Top of INPUT FOR THIS TASK
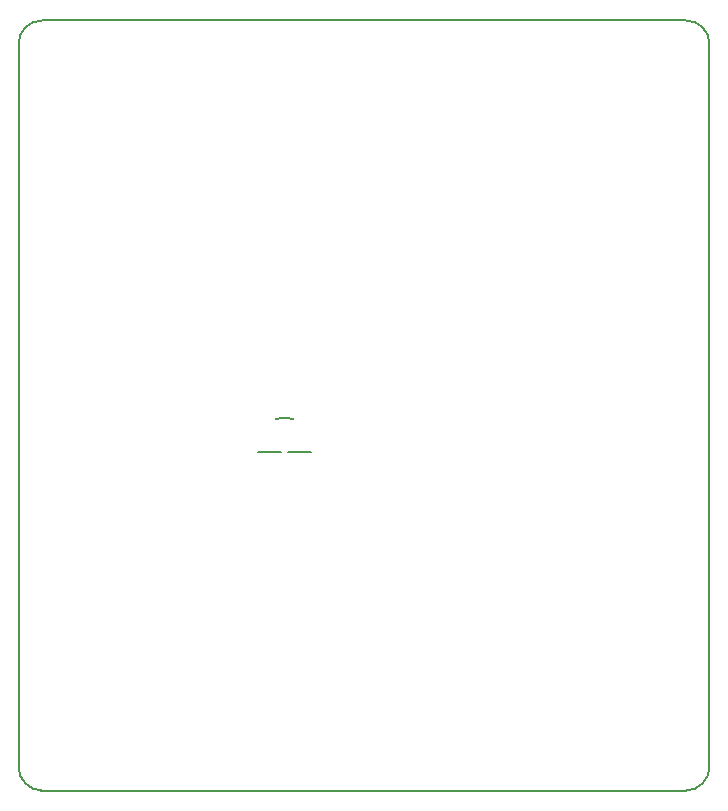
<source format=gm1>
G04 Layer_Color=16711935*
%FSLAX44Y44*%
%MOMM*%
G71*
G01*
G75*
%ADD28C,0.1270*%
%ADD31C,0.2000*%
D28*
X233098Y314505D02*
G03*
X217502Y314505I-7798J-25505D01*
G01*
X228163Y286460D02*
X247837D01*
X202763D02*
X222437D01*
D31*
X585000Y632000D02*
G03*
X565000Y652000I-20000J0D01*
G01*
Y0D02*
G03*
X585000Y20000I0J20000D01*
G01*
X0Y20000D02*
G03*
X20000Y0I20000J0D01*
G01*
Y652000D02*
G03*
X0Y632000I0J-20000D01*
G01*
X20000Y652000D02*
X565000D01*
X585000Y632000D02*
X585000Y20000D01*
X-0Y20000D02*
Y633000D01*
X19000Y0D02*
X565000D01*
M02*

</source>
Bottom of INPUT FOR THIS TASK
In the entries above, copy the lines from the one that contains "X585000Y20000I0J20000D01*" through the last line, exactly as they appear.

X585000Y20000I0J20000D01*
G01*
X0Y20000D02*
G03*
X20000Y0I20000J0D01*
G01*
Y652000D02*
G03*
X0Y632000I0J-20000D01*
G01*
X20000Y652000D02*
X565000D01*
X585000Y632000D02*
X585000Y20000D01*
X-0Y20000D02*
Y633000D01*
X19000Y0D02*
X565000D01*
M02*

</source>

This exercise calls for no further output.